Heh. Locally when I did performance testing, I tried math.ceil rather than adding one to the math.floor result. But that’s wrong for every integer power of 10 So that’s another reason not to do things that way, I suppose. And actually it’s probably pretty easy to construct examples regardless of the implementation details. I clearly just haven’t been looking hard enough for examples
The more interesting thing to me is that math.log10 is able to work on integers beyond the range of the double type.
Like I said that if this is added it would be really helpful because as a student we face problems when we need how many digits are there in a numerical. To get that we need to run the loop and wasting time.

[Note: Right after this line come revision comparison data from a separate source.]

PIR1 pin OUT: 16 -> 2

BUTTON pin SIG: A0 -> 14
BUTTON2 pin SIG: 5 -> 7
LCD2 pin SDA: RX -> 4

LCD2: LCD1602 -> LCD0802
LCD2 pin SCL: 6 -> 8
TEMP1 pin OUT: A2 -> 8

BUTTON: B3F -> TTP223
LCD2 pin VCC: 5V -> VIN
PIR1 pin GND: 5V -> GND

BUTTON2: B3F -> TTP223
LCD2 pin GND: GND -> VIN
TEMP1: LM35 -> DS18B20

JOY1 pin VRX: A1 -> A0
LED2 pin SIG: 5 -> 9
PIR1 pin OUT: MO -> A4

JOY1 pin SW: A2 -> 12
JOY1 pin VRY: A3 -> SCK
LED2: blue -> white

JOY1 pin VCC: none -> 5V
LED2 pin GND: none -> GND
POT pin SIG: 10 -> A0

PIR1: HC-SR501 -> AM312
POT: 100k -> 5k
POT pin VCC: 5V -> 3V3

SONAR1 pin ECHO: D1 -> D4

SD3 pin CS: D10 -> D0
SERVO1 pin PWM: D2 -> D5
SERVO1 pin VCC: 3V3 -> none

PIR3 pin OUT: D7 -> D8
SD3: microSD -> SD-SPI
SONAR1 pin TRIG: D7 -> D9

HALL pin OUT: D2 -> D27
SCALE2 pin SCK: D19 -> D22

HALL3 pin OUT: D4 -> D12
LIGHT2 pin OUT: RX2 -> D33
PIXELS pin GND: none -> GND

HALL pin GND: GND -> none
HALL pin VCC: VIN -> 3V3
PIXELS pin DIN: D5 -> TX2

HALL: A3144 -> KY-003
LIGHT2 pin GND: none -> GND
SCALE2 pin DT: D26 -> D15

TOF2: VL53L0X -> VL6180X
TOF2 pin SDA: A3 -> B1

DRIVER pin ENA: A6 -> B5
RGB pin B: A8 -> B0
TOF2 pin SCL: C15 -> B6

Check this OUT : GitHub - AaronShenny/lenpython: It returns the length of any data types
Would it be helpful for students to have such a builtin? If this existed as builtin (for instance as a function on integers called “decimal_length” similar to “bit_length”), and I was teaching your class, I would consider explicitly forbidding students from using the builtin. Not using the builtin could be considered “more helpful” since it would stimulate students to come up with their own methods and think about the problem. Right?
Why do you need to know this number? If it’s “because the assignment asked for it”, then probably the point of the assignment is for you to be able to write the algorithm. For real-world programs, it’s hard to find a situation where we would actually care.
Wait, do they not use the entire memory block for each “digit” (except perhaps the most significant one which might need a sign bit)? And do they really not use 64-bit elements in 64-bit builds?
You can of course define your own object with this behaviour
class SizedInt(int):
def __len__(self):
value = abs(self)
length = 0
while value>0:
value = value//10
length += 1
return length
But I would not recommend it - The len in Python is defined as the number of items (Python objects) in a collection. An int is not a collection in the standard Python definition. Your object would behave in unexpected ways.